*** Begin section ***

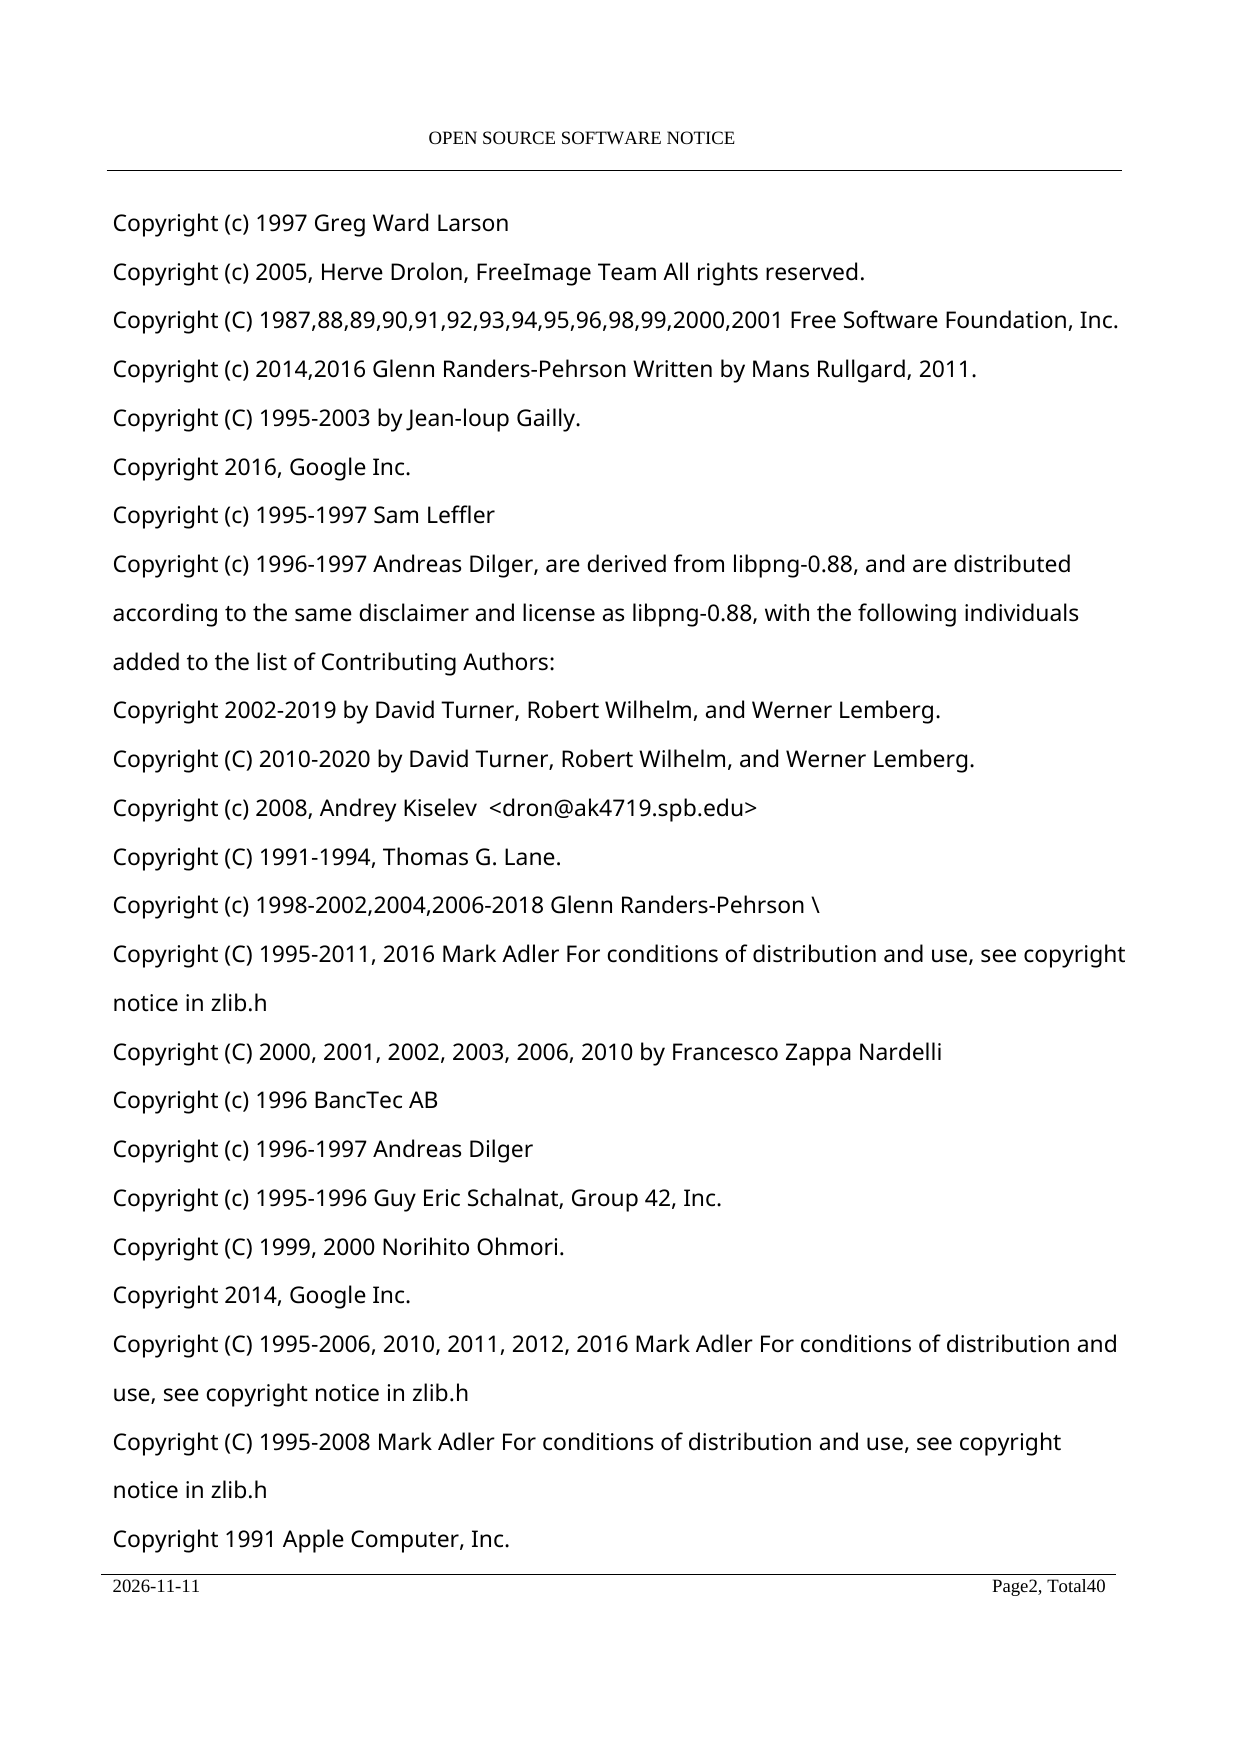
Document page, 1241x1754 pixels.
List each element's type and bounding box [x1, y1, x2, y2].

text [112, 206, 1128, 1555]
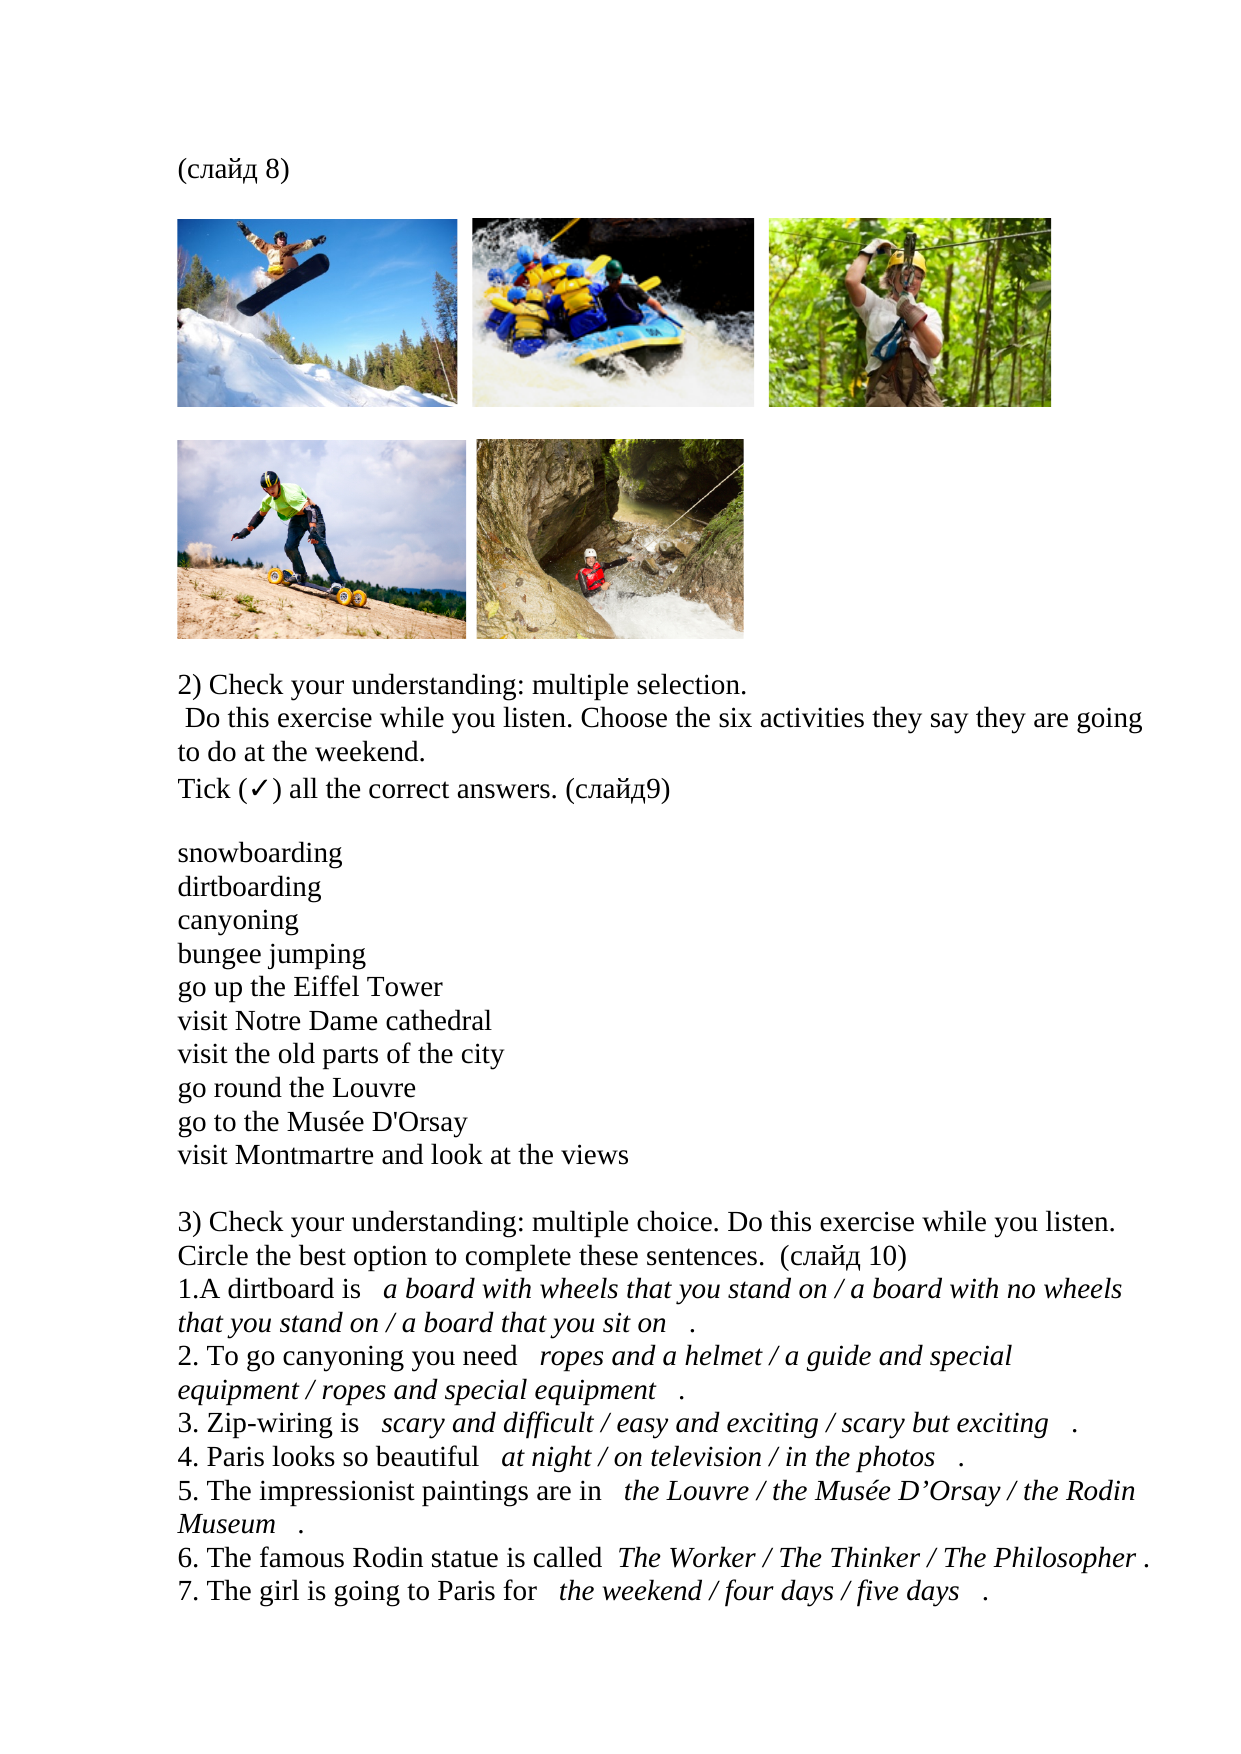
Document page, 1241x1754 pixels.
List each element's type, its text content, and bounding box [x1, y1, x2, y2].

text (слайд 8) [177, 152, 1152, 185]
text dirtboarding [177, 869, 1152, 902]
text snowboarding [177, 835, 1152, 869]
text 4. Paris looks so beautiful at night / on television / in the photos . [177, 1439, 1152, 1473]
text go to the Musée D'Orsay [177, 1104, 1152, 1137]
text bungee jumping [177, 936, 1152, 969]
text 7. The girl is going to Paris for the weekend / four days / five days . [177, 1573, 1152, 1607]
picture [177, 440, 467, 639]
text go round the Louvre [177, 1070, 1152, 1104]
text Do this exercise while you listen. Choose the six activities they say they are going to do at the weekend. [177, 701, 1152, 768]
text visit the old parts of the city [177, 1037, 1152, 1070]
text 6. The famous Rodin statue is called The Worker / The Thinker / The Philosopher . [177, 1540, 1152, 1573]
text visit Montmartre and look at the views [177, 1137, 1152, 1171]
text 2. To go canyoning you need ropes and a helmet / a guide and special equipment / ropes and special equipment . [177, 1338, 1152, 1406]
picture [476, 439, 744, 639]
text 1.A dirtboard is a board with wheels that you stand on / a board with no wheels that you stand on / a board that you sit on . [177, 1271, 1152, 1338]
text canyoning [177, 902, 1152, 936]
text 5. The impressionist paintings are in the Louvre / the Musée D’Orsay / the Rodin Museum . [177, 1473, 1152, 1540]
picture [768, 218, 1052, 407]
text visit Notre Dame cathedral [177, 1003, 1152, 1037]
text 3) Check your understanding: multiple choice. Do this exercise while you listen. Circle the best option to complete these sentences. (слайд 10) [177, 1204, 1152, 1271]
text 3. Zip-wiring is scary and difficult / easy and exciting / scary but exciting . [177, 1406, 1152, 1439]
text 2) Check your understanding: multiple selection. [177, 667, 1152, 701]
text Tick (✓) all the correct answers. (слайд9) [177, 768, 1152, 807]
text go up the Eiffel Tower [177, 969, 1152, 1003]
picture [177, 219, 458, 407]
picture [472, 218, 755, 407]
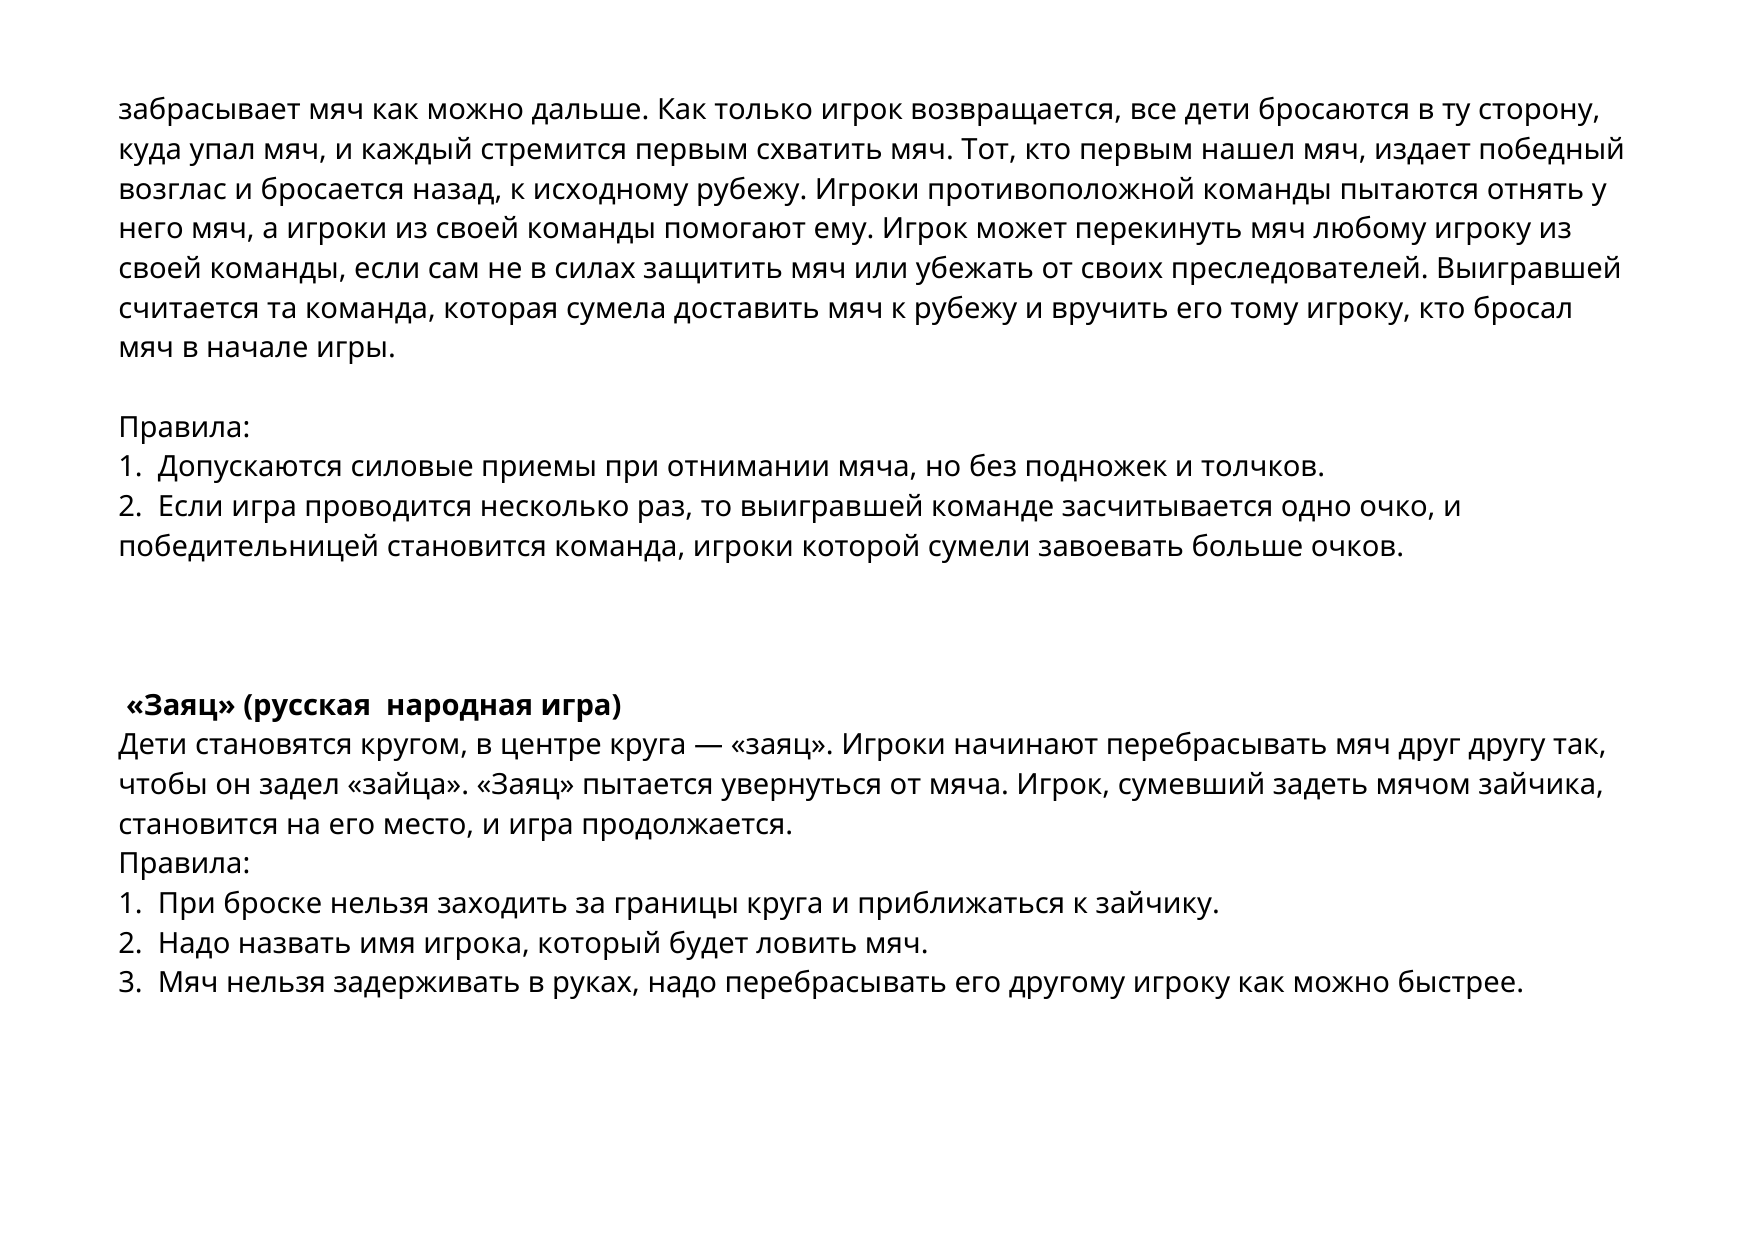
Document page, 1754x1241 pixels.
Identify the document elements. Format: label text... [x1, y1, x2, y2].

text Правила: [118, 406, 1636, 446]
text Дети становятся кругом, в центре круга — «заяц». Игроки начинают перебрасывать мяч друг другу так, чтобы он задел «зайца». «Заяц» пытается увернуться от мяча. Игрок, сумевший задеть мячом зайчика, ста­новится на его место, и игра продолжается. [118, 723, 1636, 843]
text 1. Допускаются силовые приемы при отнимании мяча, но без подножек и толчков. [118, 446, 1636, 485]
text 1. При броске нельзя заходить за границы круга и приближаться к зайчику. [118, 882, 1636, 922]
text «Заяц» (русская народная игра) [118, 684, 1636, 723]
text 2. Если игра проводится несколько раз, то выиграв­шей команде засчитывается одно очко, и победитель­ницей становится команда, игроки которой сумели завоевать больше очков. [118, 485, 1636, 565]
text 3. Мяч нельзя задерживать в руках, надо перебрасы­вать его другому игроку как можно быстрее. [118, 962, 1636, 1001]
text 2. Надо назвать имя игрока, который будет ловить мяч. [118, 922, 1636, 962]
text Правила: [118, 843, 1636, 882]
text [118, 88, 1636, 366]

*** End section ***

• [TO-DO ITEM]
Repeat the entries exactly. Any picture is to be left out.

• [ANSWER FOR THE TASK]
Document page, 1241x1754 pixels.
List each element's type and bounding box [x1, y1, x2, y2].

text [112, 206, 1128, 1555]
Document page, 1241x1754 pixels.
List each element's type, its text content, and bounding box [x1, y1, x2, y2].

text (слайд 8) [177, 152, 1152, 185]
text dirtboarding [177, 869, 1152, 902]
text snowboarding [177, 835, 1152, 869]
text 4. Paris looks so beautiful at night / on television / in the photos . [177, 1439, 1152, 1473]
text go to the Musée D'Orsay [177, 1104, 1152, 1137]
text bungee jumping [177, 936, 1152, 969]
text 7. The girl is going to Paris for the weekend / four days / five days . [177, 1573, 1152, 1607]
picture [177, 440, 467, 639]
text go round the Louvre [177, 1070, 1152, 1104]
text Do this exercise while you listen. Choose the six activities they say they are going to do at the weekend. [177, 701, 1152, 768]
text visit the old parts of the city [177, 1037, 1152, 1070]
text 6. The famous Rodin statue is called The Worker / The Thinker / The Philosopher . [177, 1540, 1152, 1573]
text visit Montmartre and look at the views [177, 1137, 1152, 1171]
text 2. To go canyoning you need ropes and a helmet / a guide and special equipment / ropes and special equipment . [177, 1338, 1152, 1406]
picture [476, 439, 744, 639]
text 1.A dirtboard is a board with wheels that you stand on / a board with no wheels that you stand on / a board that you sit on . [177, 1271, 1152, 1338]
text canyoning [177, 902, 1152, 936]
text 5. The impressionist paintings are in the Louvre / the Musée D’Orsay / the Rodin Museum . [177, 1473, 1152, 1540]
picture [768, 218, 1052, 407]
text visit Notre Dame cathedral [177, 1003, 1152, 1037]
text 3) Check your understanding: multiple choice. Do this exercise while you listen. Circle the best option to complete these sentences. (слайд 10) [177, 1204, 1152, 1271]
text 3. Zip-wiring is scary and difficult / easy and exciting / scary but exciting . [177, 1406, 1152, 1439]
text 2) Check your understanding: multiple selection. [177, 667, 1152, 701]
text Tick (✓) all the correct answers. (слайд9) [177, 768, 1152, 807]
text go up the Eiffel Tower [177, 969, 1152, 1003]
picture [177, 219, 458, 407]
picture [472, 218, 755, 407]
Document page, 1754x1241 pixels.
Identify the document elements. Format: label text... [x1, y1, x2, y2].

text Правила: [118, 406, 1636, 446]
text Дети становятся кругом, в центре круга — «заяц». Игроки начинают перебрасывать мяч друг другу так, чтобы он задел «зайца». «Заяц» пытается увернуться от мяча. Игрок, сумевший задеть мячом зайчика, ста­новится на его место, и игра продолжается. [118, 723, 1636, 843]
text 1. Допускаются силовые приемы при отнимании мяча, но без подножек и толчков. [118, 446, 1636, 485]
text 1. При броске нельзя заходить за границы круга и приближаться к зайчику. [118, 882, 1636, 922]
text «Заяц» (русская народная игра) [118, 684, 1636, 723]
text 2. Если игра проводится несколько раз, то выиграв­шей команде засчитывается одно очко, и победитель­ницей становится команда, игроки которой сумели завоевать больше очков. [118, 485, 1636, 565]
text 3. Мяч нельзя задерживать в руках, надо перебрасы­вать его другому игроку как можно быстрее. [118, 962, 1636, 1001]
text 2. Надо назвать имя игрока, который будет ловить мяч. [118, 922, 1636, 962]
text Правила: [118, 843, 1636, 882]
text [118, 88, 1636, 366]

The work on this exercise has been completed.